I want to eliminate the mandatory stage of self-deception, and replace it with raw honesty. You will face reality, you will face your own idiocy, and you won't fall apart.

Like this:

Hello. My name is Q. That's not my real name. I have so many names that I'm not sure which one is mine anymore.

I am an idiot and a hypocrite, and I have no intention to justify this. I support industries that I shouldn't, hurt individuals that I shouldn't, and say things that I shouldn't.

Sometimes I buy clothes made by child slaves. Sometimes I buy dairy products, even though I know very well where they come from. I remember being mean to my family members and enjoying it. Like most people, I lie almost daily.

I judge people based on their appearance. I am arrogant. I do believe that I am more intelligent than at least 98 % of other people, even though I have no real data to prove this.

I remember once taking part in bullying when I was 8 years old. I remember another time when I didn't have the guts to stand up for the bullied kid even though I truly wanted to.

I have peculiar sexual perversions. Ridiculous stuff interests me. Sometimes I muse on natural disasters and violent deaths of people that I hate. I remember being about 13 and masturbating to Harry Potter and The Order of the Phoenix (the book), which is definitely not a very okay thing to do.

Sometimes I can't stand the way I look. Sometimes I can spend 1-2 hours standing in front of the mirror half-naked and staring at my body and face. I think that my life would make an amazing movie.

I am flawed, lazy, cowardly, vain, ridiculous, embarrassing, a liar, and often unbearable. This is what it's like to be human, and I promise to do my best to become a little better. I promise to do my best to be a hero, even if a coward is always the easiest thing to be. I will fail and fail and fail, but maybe some day I'll make it. Give me another chance.

So easy. Feels so good.

Escaping artists

I guess I'm pretty good at this book writing thing.

One thing becomes clearer every day: I am not an artist. That's just not how my brain functions. I know artists (from a distance) and they have something that I lack (and I have something that they lack). My brain works more like the brain of a scientist or a mathematician. That's how it's always been. When I draw pictures, they make sense.

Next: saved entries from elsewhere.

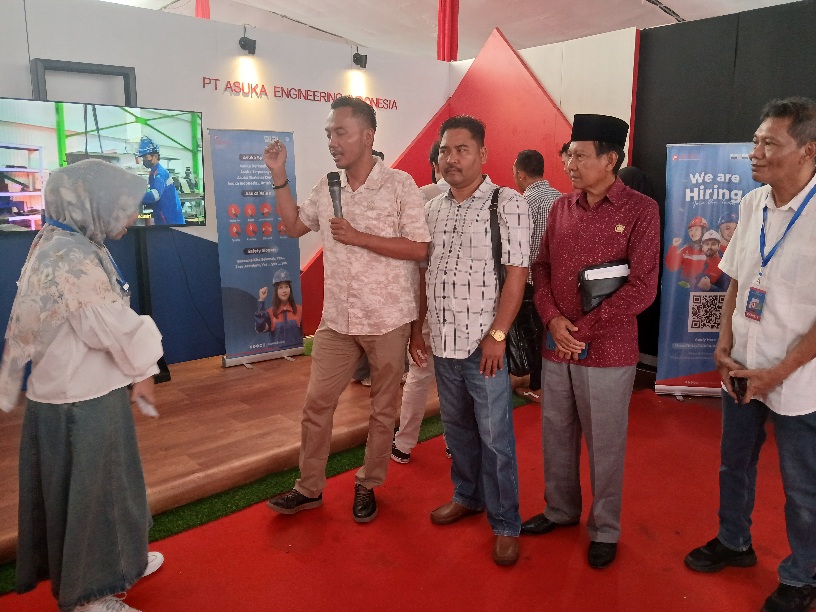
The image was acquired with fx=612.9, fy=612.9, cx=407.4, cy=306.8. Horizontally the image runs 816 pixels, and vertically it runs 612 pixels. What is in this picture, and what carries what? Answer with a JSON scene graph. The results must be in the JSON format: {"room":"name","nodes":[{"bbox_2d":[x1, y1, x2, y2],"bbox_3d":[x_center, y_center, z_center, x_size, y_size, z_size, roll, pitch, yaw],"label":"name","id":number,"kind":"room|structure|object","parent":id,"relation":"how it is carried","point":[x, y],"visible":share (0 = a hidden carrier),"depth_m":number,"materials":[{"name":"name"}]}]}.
{"room":"event hall","nodes":[
{"label":"event hall","id":0,"kind":"room"},
{"bbox_2d":[1,0,452,370],"bbox_3d":[-1.766,-0.786,4.583,5.549,2.723,0.167,-10,15,-41],"label":"white wall","id":1,"kind":"structure","parent":0,"point":[277,76],"depth_m":4.71,"materials":[{"name":"paint"}]},
{"bbox_2d":[31,58,136,106],"bbox_3d":[-2.104,-1.109,4.091,0.657,1.017,0.239,-10,15,-41],"label":"frame","id":2,"kind":"object","parent":1,"relation":"attached to","point":[130,69],"visible":0.54,"depth_m":3.99,"materials":[{"name":"metal"}]},
{"bbox_2d":[0,96,204,232],"bbox_3d":[-1.968,-0.870,3.846,1.315,0.795,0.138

For some reason I'm good at telling stories; coming up with people that could exist and things that could happen, histories, traumas, connections. I'm not sure where this comes from as I've barely existed for two decades and spent the last several years masturbating in my room. (I had to replace 'sitting alone' with 'masturbating'.)

Anyway, I notice that the stories that I tell and the characters that I come up with are usually pretty traditional. Well, not traditional, but almost the same thing has usually been done before. My characters are like new, more orgastic adaptations of characters that I've already fell in love with somewhere else. I'm good at unconsciously adopting story-telling tricks from other people.

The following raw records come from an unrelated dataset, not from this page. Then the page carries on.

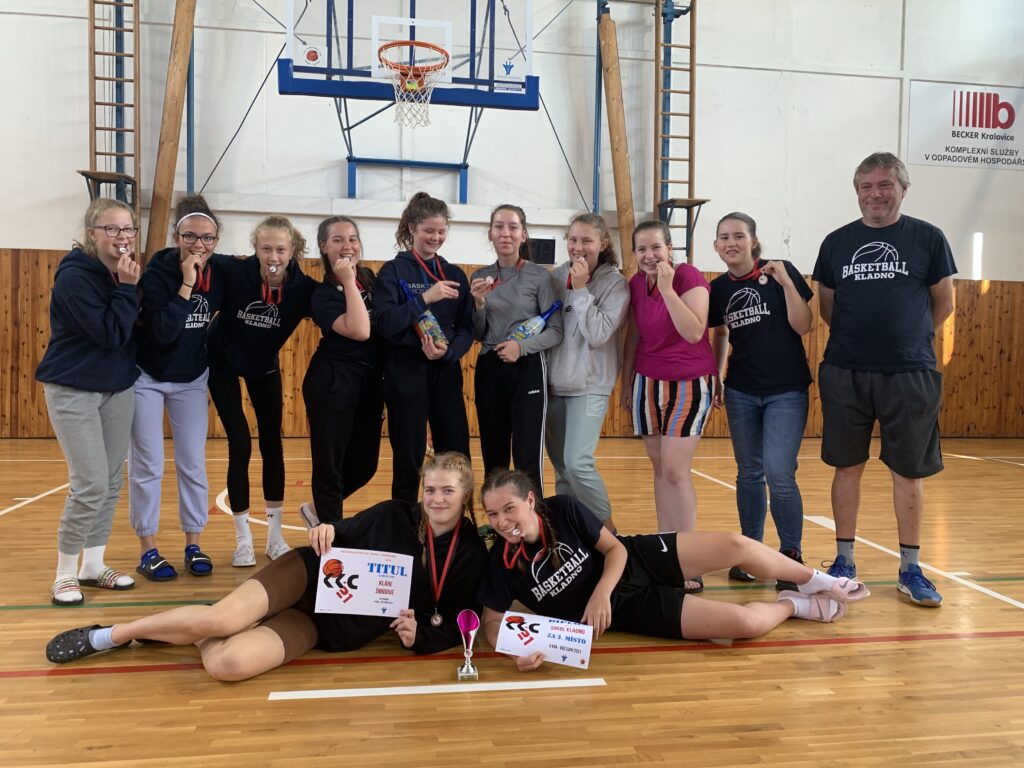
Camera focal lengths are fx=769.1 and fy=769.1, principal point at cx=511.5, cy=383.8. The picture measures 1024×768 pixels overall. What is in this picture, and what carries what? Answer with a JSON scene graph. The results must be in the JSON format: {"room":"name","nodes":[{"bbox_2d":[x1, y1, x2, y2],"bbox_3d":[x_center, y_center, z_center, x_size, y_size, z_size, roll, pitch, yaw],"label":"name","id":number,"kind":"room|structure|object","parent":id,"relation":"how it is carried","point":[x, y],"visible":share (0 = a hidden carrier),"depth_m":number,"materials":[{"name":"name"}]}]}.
{"room":"gym","nodes":[
{"label":"gym","id":0,"kind":"room"},
{"bbox_2d":[0,436,1023,767],"bbox_3d":[0.473,0.939,3.447,10.580,0.115,8.404,0,2,-9],"label":"floor","id":1,"kind":"structure","parent":0,"point":[768,655],"depth_m":2.55,"materials":[{"name":"brown wood"}]},
{"bbox_2d":[38,199,146,607],"bbox_3d":[-1.768,0.079,3.256,0.488,1.570,0.571,1,2,6],"label":"woman","id":2,"kind":"object","parent":1,"relation":"on","point":[92,313],"visible":0.95,"depth_m":3.16},
{"bbox_2d":[128,197,227,583],"bbox_3d":[-1.598,0.021,3.627,0.509,1.678,0.602,0,2,-9],"label":"woman","id":3,"kind":"object","parent":1,"relation":"on","point":[189,343],"visible":0.85,"depth_m":3.51},
{"bbox_2d":[209,210,315,567],"bbox_3d":[-1.279,0.031,3.873,0.525,1.635,0.608,0,2,-9],"label":"girl","id":4,"kind":"object","parent":1,"relation":"on","point":[263,334],"visible":0.93,"depth_m":3.77},
{"bbox_2d":[50,452,485,677],"bbox_3d":[-0.727,0.586,2.665,1.220,0.702,0.728,0,2,-9],"label":"woman","id":5,"kind":"object","parent":1,"relation":"on","point":[410,517],"visible":0.84,"depth_m":2.58},
{"bbox_2d":[315,546,413,617],"bbox_3d":[-0.490,0.670,2.569,0.324,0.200,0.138,0,2,-9],"label":"certificate","id":6,"kind":"object","parent":5,"relation":"in","point":[352,599],"visible":0.99,"depth_m":2.56,"materials":[{"name":"white paper"}]},
{"bbox_2d":[301,216,384,530],"bbox_3d":[-0.846,0.028,3.936,0.490,1.612,0.651,0,2,-9],"label":"woman","id":7,"kind":"object","parent":1,"relation":"on","point":[344,373],"visible":0.89,"depth_m":3.79},
{"bbox_2d":[374,194,476,499],"bbox_3d":[-0.462,-0.050,4.047,0.531,1.769,0.621,0,2,-9],"label":"woman","id":8,"kind":"object","parent":1,"relation":"on","point":[458,401],"visible":0.9,"depth_m":3.91},
{"bbox_2d":[402,281,448,347],"bbox_3d":[-0.439,-0.324,3.909,0.238,0.346,0.100,0,2,-9],"label":"bottle","id":9,"kind":"object","parent":8,"relation":"in","point":[429,332],"visible":0.83,"depth_m":3.88,"materials":[{"name":"glass"}]},
{"bbox_2d":[457,610,479,679],"bbox_3d":[-0.136,0.828,2.435,0.070,0.194,0.139,0,2,-9],"label":"trophy","id":10,"kind":"object","parent":1,"relation":"on","point":[465,670],"visible":0.99,"depth_m":2.44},
{"bbox_2d":[467,205,558,487],"bbox_3d":[0.004,-0.032,4.175,0.496,1.699,0.677,0,2,-9],"label":"woman","id":11,"kind":"object","parent":1,"relation":"on","point":[522,274],"visible":0.89,"depth_m":4.02},
{"bbox_2d":[507,299,562,341],"bbox_3d":[0.110,-0.281,4.117,0.346,0.304,0.114,0,2,-9],"label":"bottle","id":12,"kind":"object","parent":11,"relation":"in","point":[554,308],"visible":0.66,"depth_m":4.08,"materials":[{"name":"glass"}]},
{"bbox_2d":[543,211,628,530],"bbox_3d":[0.365,0.012,4.011,0.503,1.708,0.598,0,2,-9],"label":"woman","id":13,"kind":"object","parent":1,"relation":"on","point":[605,289],"visible":0.87,"depth_m":3.88},
{"bbox_2d":[622,217,717,583],"bbox_3d":[0.778,0.091,3.767,0.481,1.645,0.606,0,2,-9],"label":"woman","id":14,"kind":"object","parent":1,"relation":"on","point":[664,373],"visible":0.95,"depth_m":3.64},
{"bbox_2d":[479,463,868,668],"bbox_3d":[0.539,0.648,2.900,1.465,0.656,0.727,0,2,-9],"label":"woman","id":15,"kind":"object","parent":1,"relation":"on","point":[545,560],"visible":0.92,"depth_m":2.77},
{"bbox_2d":[494,610,594,668],"bbox_3d":[0.099,0.812,2.427,0.314,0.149,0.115,1,2,12],"label":"certificate","id":16,"kind":"object","parent":15,"relation":"in","point":[533,642],"visible":0.98,"depth_m":2.42,"materials":[{"name":"white paper"}]},
{"bbox_2d":[707,212,815,590],"bbox_3d":[1.207,0.082,3.696,0.519,1.678,0.612,0,2,-9],"label":"woman","id":17,"kind":"object","parent":1,"relation":"on","point":[760,313],"visible":0.96,"depth_m":3.57},
{"bbox_2d":[811,153,956,607],"bbox_3d":[1.736,-0.040,3.553,0.633,1.925,0.594,2,3,35],"label":"man","id":18,"kind":"object","parent":1,"relation":"on","point":[893,388],"visible":0.99,"depth_m":3.41},
{"bbox_2d":[0,0,1023,436],"bbox_3d":[0.163,-2.715,9.207,15.414,6.863,0.282,0,2,-9],"label":"wall","id":19,"kind":"structure","parent":0,"point":[22,242],"depth_m":9.10,"materials":[{"name":"white paint"}]},
{"bbox_2d":[84,0,140,232],"bbox_3d":[-4.299,-3.272,8.256,0.545,4.956,0.571,0,2,-9],"label":"ladder","id":20,"kind":"object","parent":19,"relation":"attached to","point":[94,52],"visible":0.81,"depth_m":8.31,"materials":[{"name":"brown wood"}]},
{"bbox_2d":[144,0,197,264],"bbox_3d":[-3.785,-2.424,8.551,0.441,4.714,0.462,0,2,-9],"label":"wooden beam","id":21,"kind":"object","parent":19,"relation":"attached to","point":[172,117],"visible":0.82,"depth_m":8.46,"materials":[{"name":"brown wood"}]},
{"bbox_2d":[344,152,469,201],"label":"metal bracket","id":22,"kind":"object","parent":19,"relation":"attached to","point":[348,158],"visible":0.85,"depth_m":9.24,"materials":[{"name":"blue metal"}]},
{"bbox_2d":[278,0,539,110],"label":"basketball backboard","id":23,"kind":"object","parent":19,"relation":"attached to","point":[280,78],"visible":0.98,"depth_m":7.50,"materials":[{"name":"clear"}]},
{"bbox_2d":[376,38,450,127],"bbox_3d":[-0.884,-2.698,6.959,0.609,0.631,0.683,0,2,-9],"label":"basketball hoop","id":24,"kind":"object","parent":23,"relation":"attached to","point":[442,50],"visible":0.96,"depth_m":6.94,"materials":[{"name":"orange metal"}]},
{"bbox_2d":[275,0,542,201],"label":"basketball hoop","id":25,"kind":"object","parent":19,"relation":"attached to","point":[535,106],"visible":0.95,"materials":[{"name":"blue"}]},
{"bbox_2d":[0,246,1022,438],"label":"wood paneling","id":26,"kind":"object","parent":19,"relation":"attached to","point":[961,360],"visible":0.39,"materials":[{"name":"brown wood"}]},
{"bbox_2d":[527,238,555,263],"bbox_3d":[0.316,-1.512,8.728,0.331,0.286,0.042,0,2,-9],"label":"speaker","id":27,"kind":"object","parent":19,"relation":"attached to","point":[548,257],"visible":0.77,"depth_m":8.71,"materials":[{"name":"black"}]},
{"bbox_2d":[598,8,638,276],"bbox_3d":[1.231,-2.182,9.053,0.384,4.196,0.511,0,2,-9],"label":"wooden beam","id":28,"kind":"object","parent":19,"relation":"attached to","point":[618,121],"visible":0.83,"depth_m":8.94,"materials":[{"name":"brown wood"}]},
{"bbox_2d":[653,0,703,262],"bbox_3d":[1.976,-3.042,9.266,0.598,5.090,0.566,0,2,-9],"label":"ladder","id":29,"kind":"object","parent":19,"relation":"attached to","point":[690,115],"visible":0.84,"depth_m":9.28,"materials":[{"name":"brown wood"}]},
{"bbox_2d":[905,82,1023,170],"bbox_3d":[6.151,-3.360,10.043,2.055,1.036,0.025,0,2,-9],"label":"banner","id":30,"kind":"object","parent":19,"relation":"attached to","point":[946,117],"visible":0.99,"depth_m":9.99,"materials":[{"name":"white plastic"}]}
]}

I guess you don't need to live when you have fictional characters to fall in love with.

The sexiest professions I know:

- teacher
- priest
- illusionist / escape artist.

There seems to be a pattern.


Btw, I don't understand how so many (most?) people in Finland seem to think that modern Russia cannot be protested. It's okay that the Russian gangsters throw environmental activists like Sini Saarela in jails and beat LGBT people to death. And if it's not okay, everybody should at least shut up about it, or otherwise Russia will apparently come and eat the people of Finland. (Or something else as stupid and unrealistic.)

People in Finland are behaving like they're on the side of the Russian gangsters; and if somebody refuses to join this play, he/she must be exterminated, because Putin could get mad!

Oh man. Such cowards. Such clowns. I'll never be one of you.